Deste modo, enquanto não despenalizado o aborto no Brasil, as mulheres continuarão a buscar meios considerados ilícitos para abortamento – e estes meios certamente oferecem muitos riscos à saúde delas, uma vez que dificilmente – nas clínicas clandestinas – existem procedimentos médicos e cirúrgicos adequados para tal prática moralmente aceitável.

Em tempo: uma vez entendido que a vida nasce na concepção, e que toda prática que a interrompe é considerado aborto, então, por conseguinte, poder-se-ia compreender que a (1) reprodução humana medicamente assistida, a (2) geração de filhos doados por gametas, as (3) células-tronco embrionárias, bem como demais tecnologias reprodutivas, seriam todas estas penalizadas por serem técnicas abortivas.
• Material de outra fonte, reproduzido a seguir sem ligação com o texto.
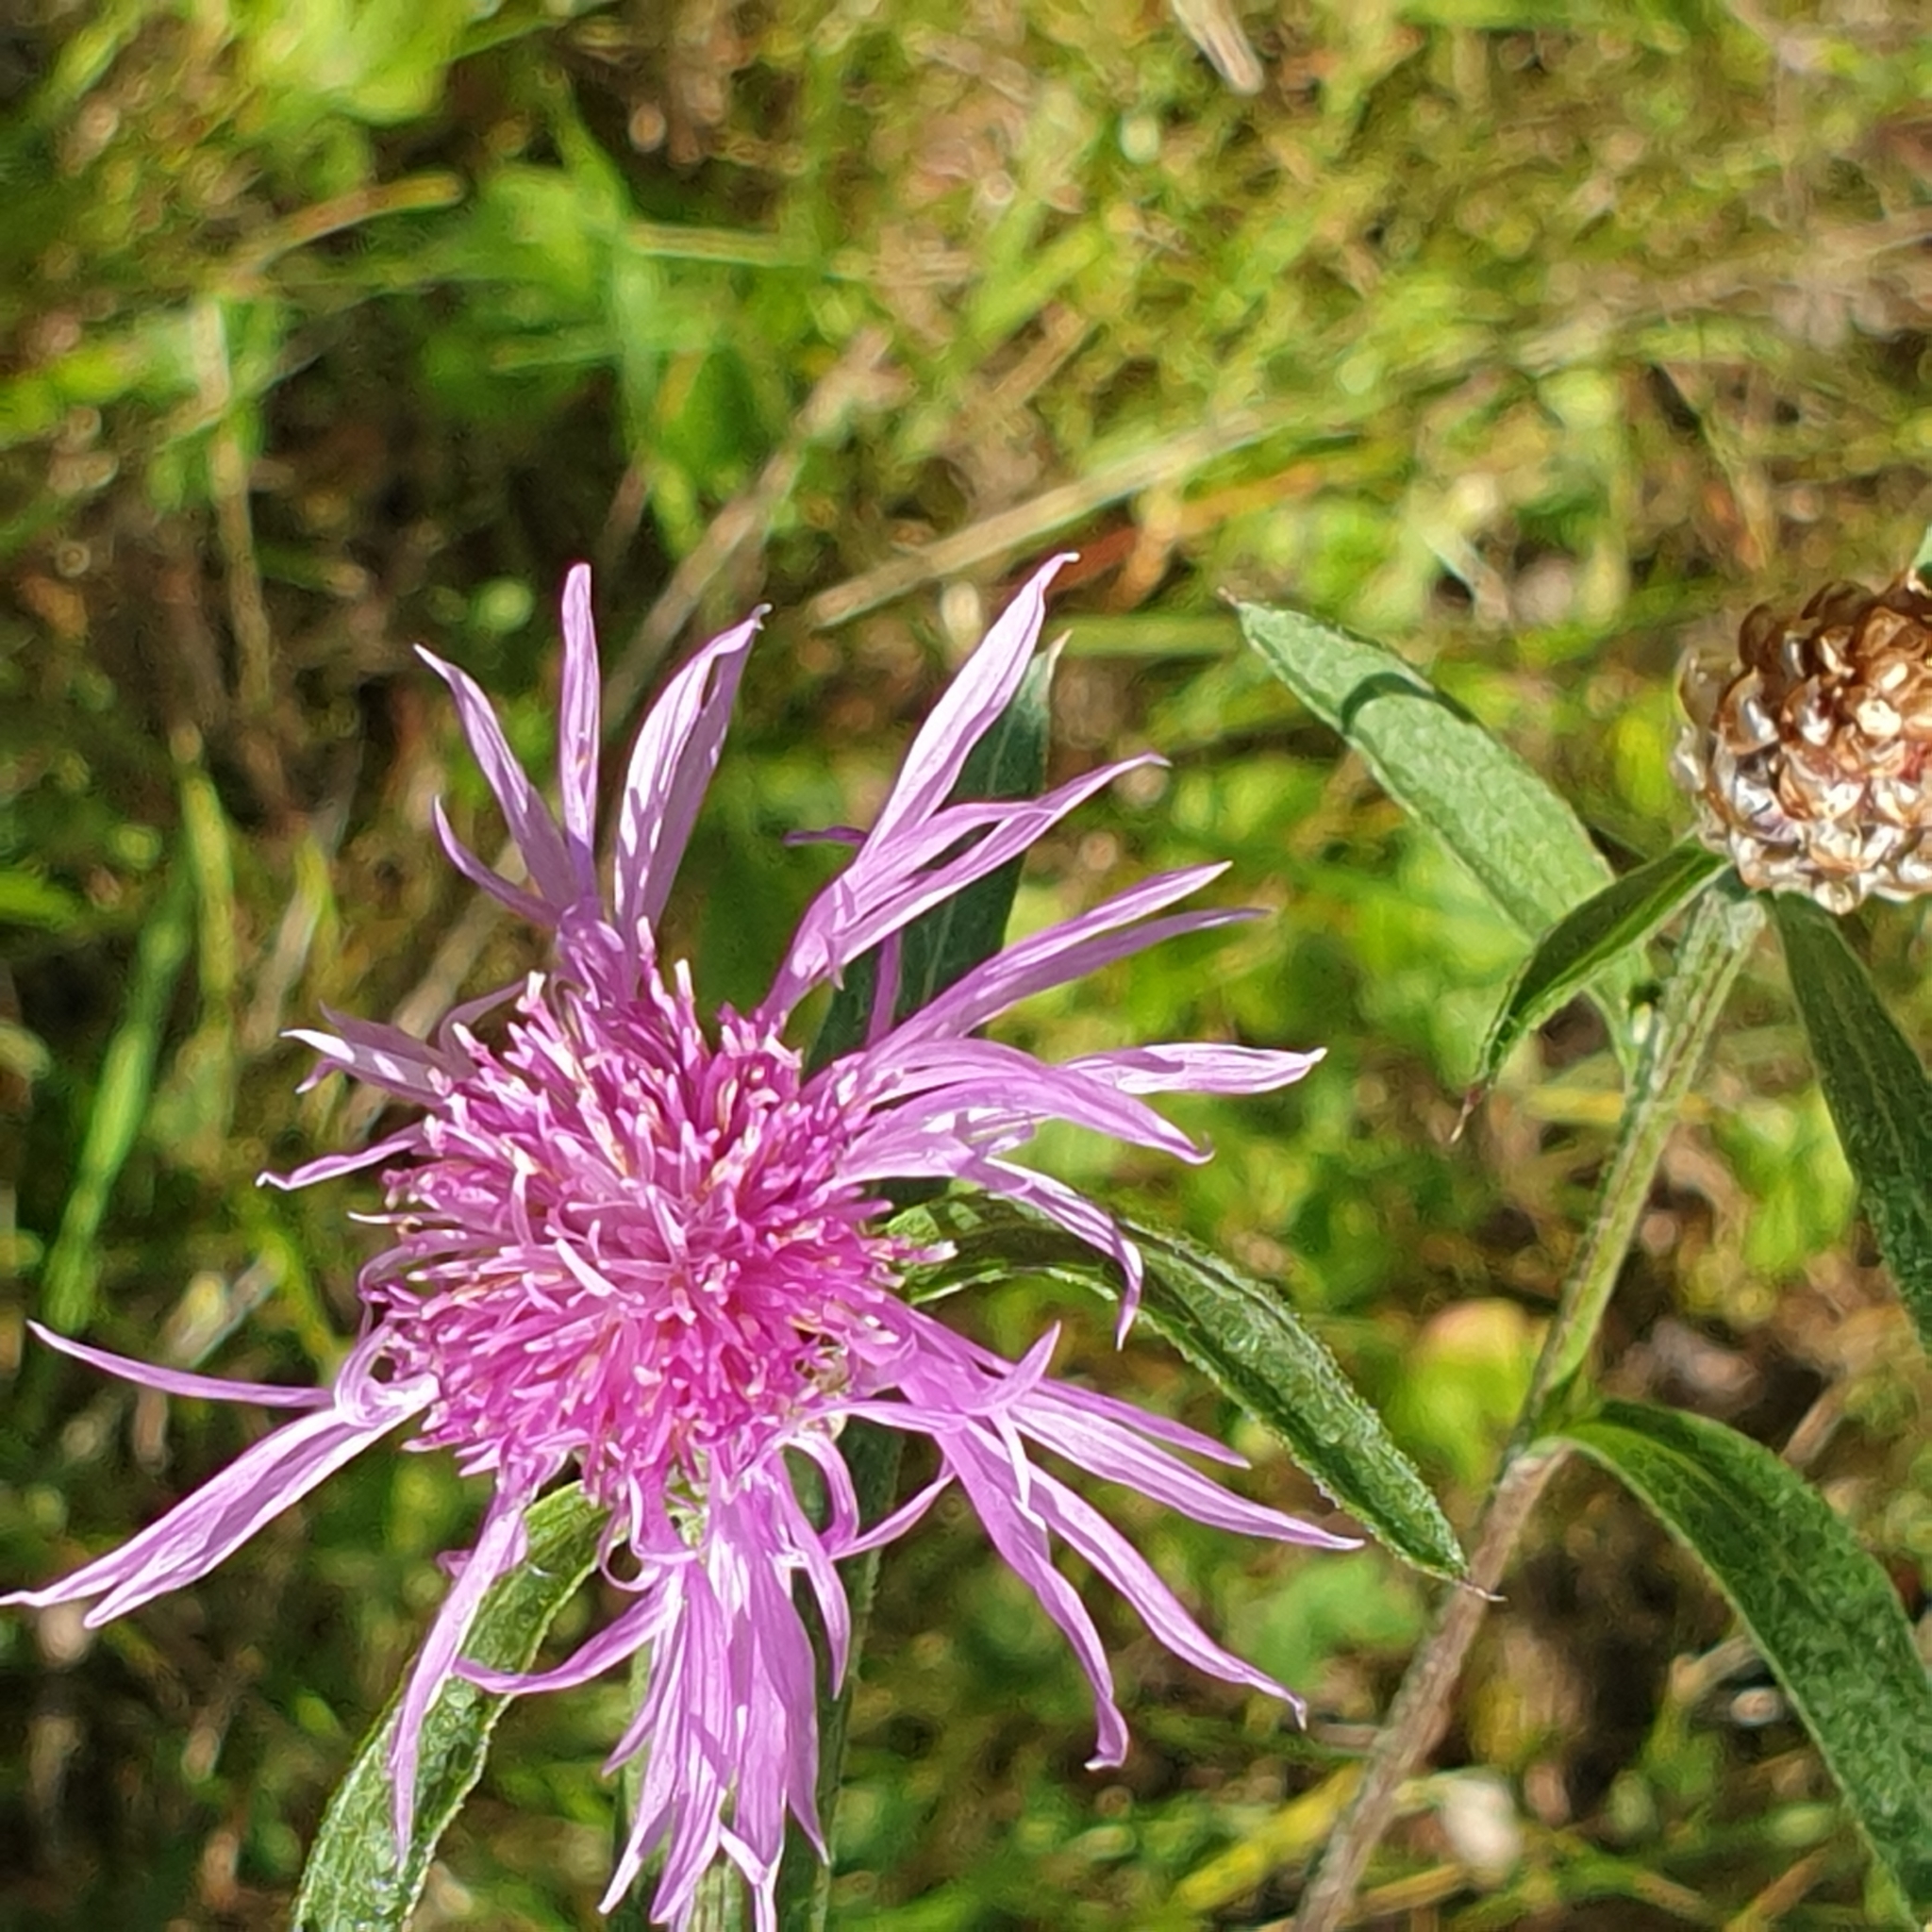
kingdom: Plantae
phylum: Tracheophyta
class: Magnoliopsida
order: Asterales
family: Asteraceae
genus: Centaurea
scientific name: Centaurea jacea
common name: Brown knapweed
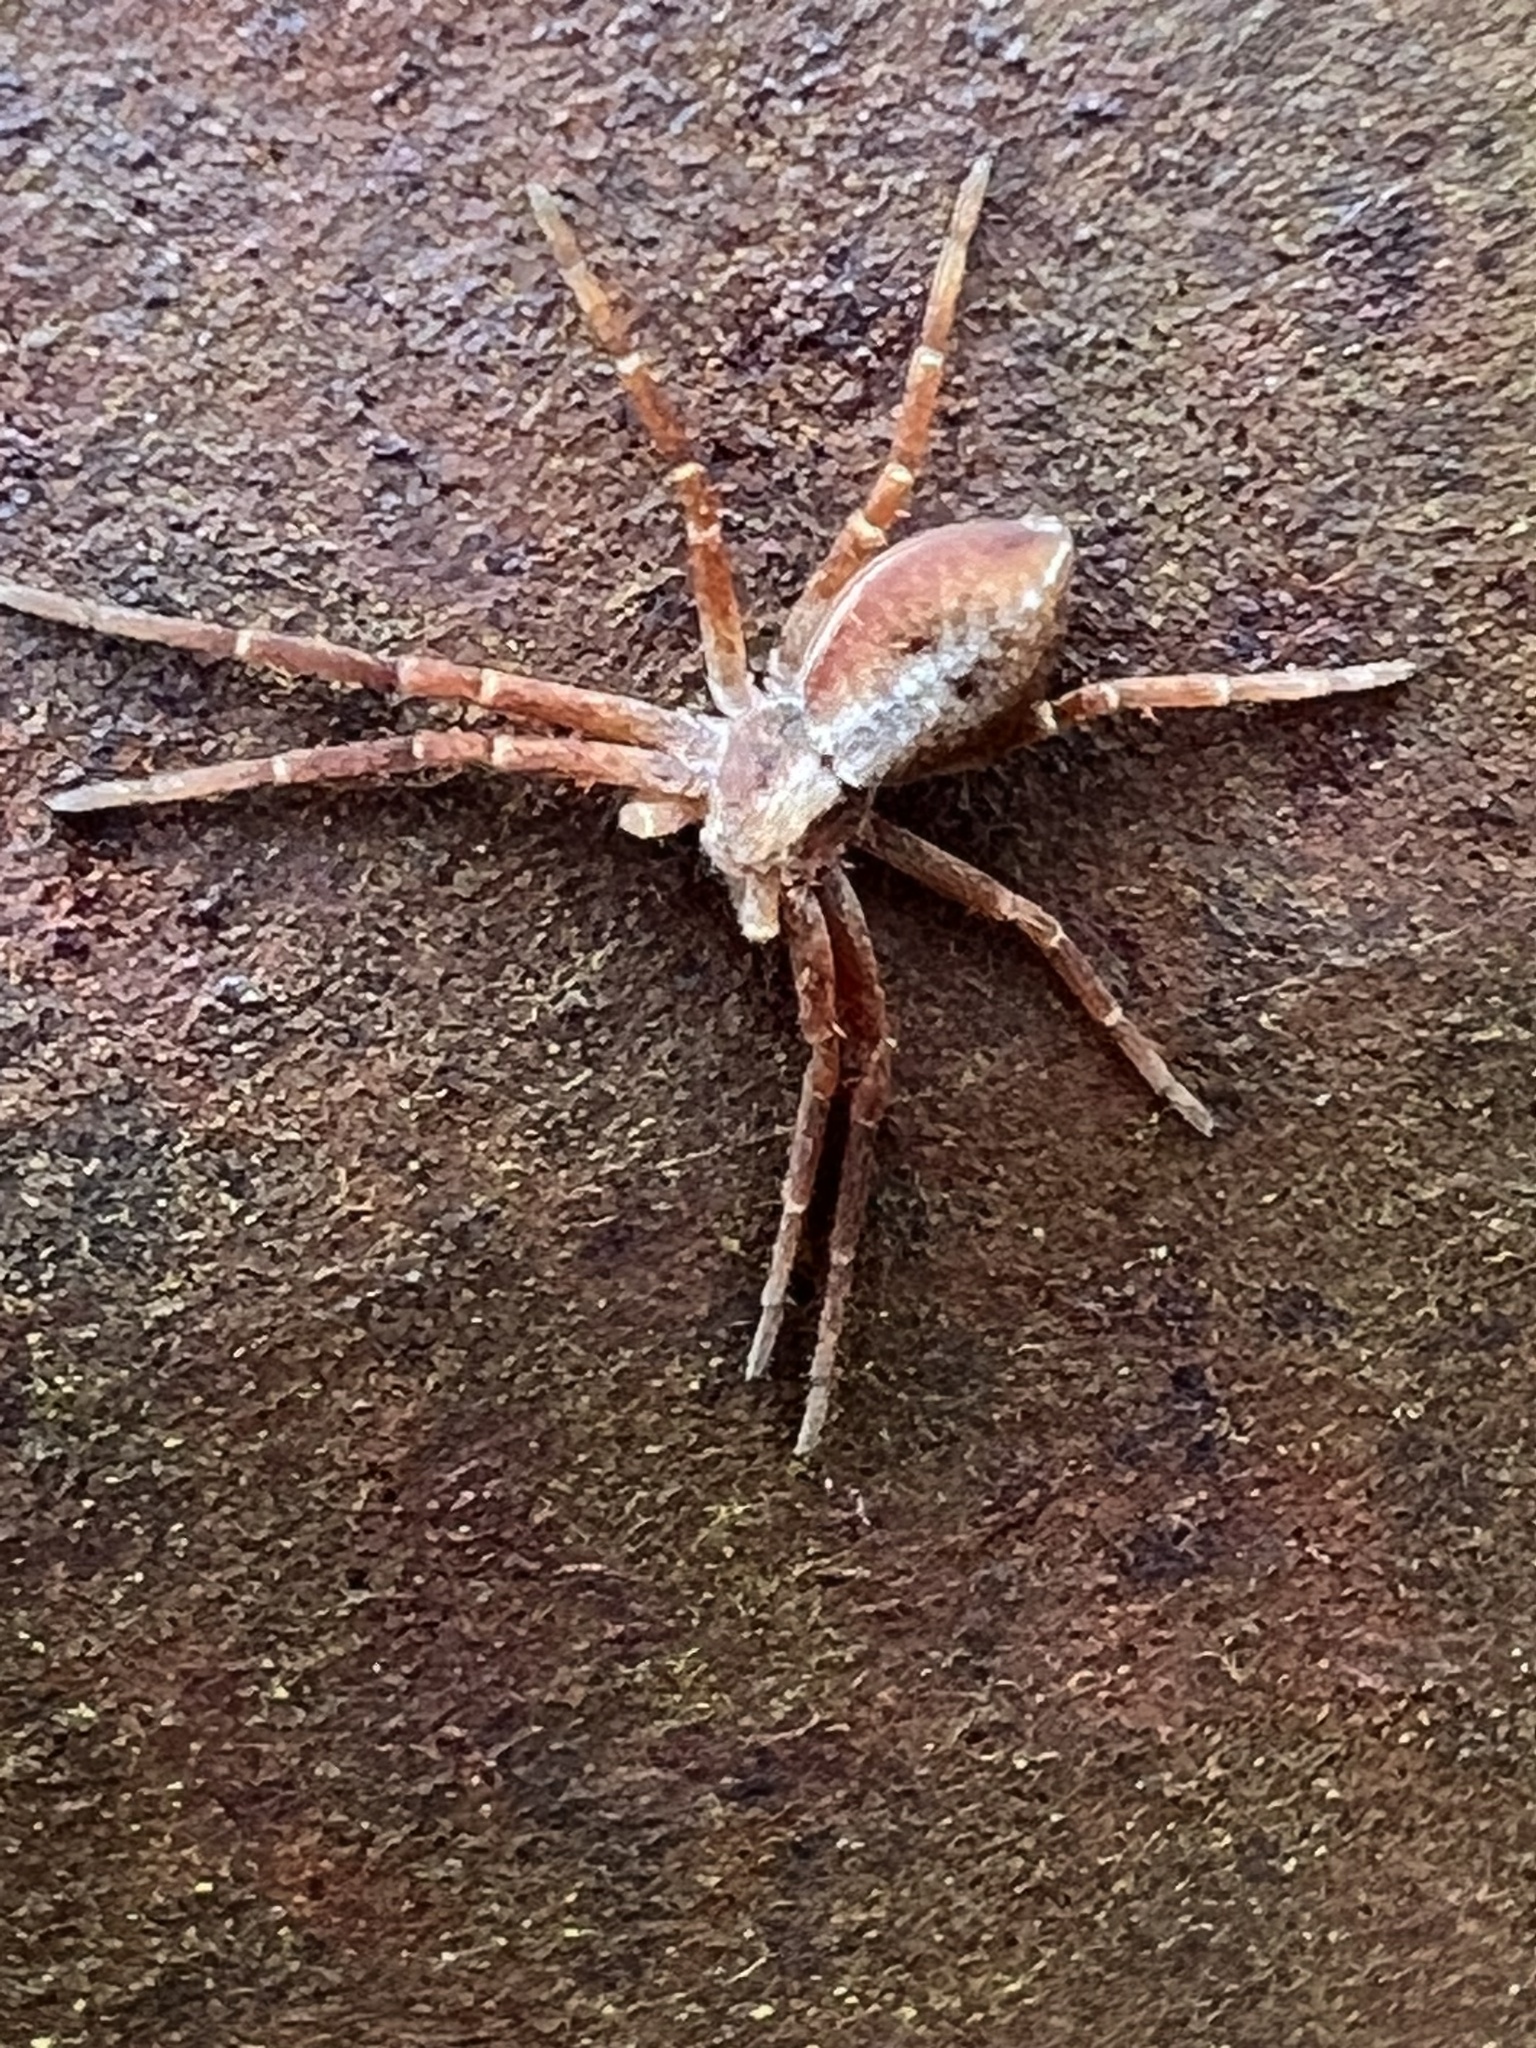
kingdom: Animalia
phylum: Arthropoda
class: Arachnida
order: Araneae
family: Philodromidae
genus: Philodromus
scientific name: Philodromus rufus
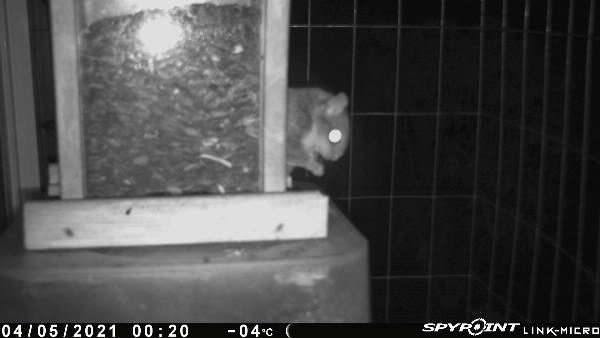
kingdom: Animalia
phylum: Chordata
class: Mammalia
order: Rodentia
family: Sciuridae
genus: Glaucomys
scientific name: Glaucomys sabrinus
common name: Northern flying squirrel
Portanto, e ao fim, percebe-se que as leis penais jamais impedirão de as mulheres buscarem meios para promoverem práticas abortivas necessárias para interromper a indesejável gestação em andamento.

E, enfim, que não é pela via da penalização do abortamento que será defendido o fundamental direito à vida – pelo contrário, é pela penalização do aborto que o direito fundamental à saúde pública das mulheres do Brasil é severamente atingido todos os dias.

CONCLUSÃO

O aborto é uma realidade social desde os primórdios da humanidade sendo praticado sob diferentes justificativas sendo algumas delas de origem social, cultural, religiosa e econômica. A questão histórica do aborto por muito tempo foi vista como algo de repudio social, pois sempre foi imposta a mulher que esta deveria ser mãe.

Quando adentramos ao estudo do direito comparado vislumbra-se que a visão acerca do aborto depende muito do sistema jurídico vigente em determinado momento, no contexto histórico percebe-se que num primeiro momento o aborto era moralmente aceito e juridicamente licito desde que a mulher obtivesse o aval do marido para então poder pratica-lo, em alguns casos o aborto era utilizado como forma de controle populacional, pois não se tinha conhecimento de métodos contraceptivos eficazes.

Após significativas mudanças no cenário social o Estado então passa a legislar sobre o assunto, em alguns países passa-se a fazer uma menção a determinados períodos gestacionais nos quais a mulher ainda pode optar por interromper a gravidez, não sendo assim considerado crime. O que confirma a situação de que o que se protege não é intrinsicamente o direito a vida, mas um direito de quem pode ou não escolher conceber uma nova vida.

No ordenamento jurídico brasileiro o aborto é considerado crime desde os primeiros compilados de lei, o atual código penal descriminaliza o aborto nas situações de risco a gestante e em caso de violência sexual, punindo as demais formas em que se pratica o aborto, percebe-se que a legislação atual ao dar proteção ao direito a vida não a faz de forma absoluta, pois nos referidos casos cabe

a gestante a decisão de interromper ou não a gestação, tornando o aborto assim moralmente aceito. Isso torna ainda mais claro que a mulher tem direito a decidir sobre seu próprio corpo.

Perante o que foi discorrido no trabalho, percebe-se que a legislação atual encontra-se ineficaz ao que pretende resguardar, uma vez que punir pelo aborto não impede que ele aconteça, inexiste razão suficiente para a manutenção dessa norma incriminadora no ordenamento jurídico, pois os efeitos da criminalização do aborto se distribuem de forma desigual na sociedade, atingindo com maior relevância as mulheres pobres, negras e jovens.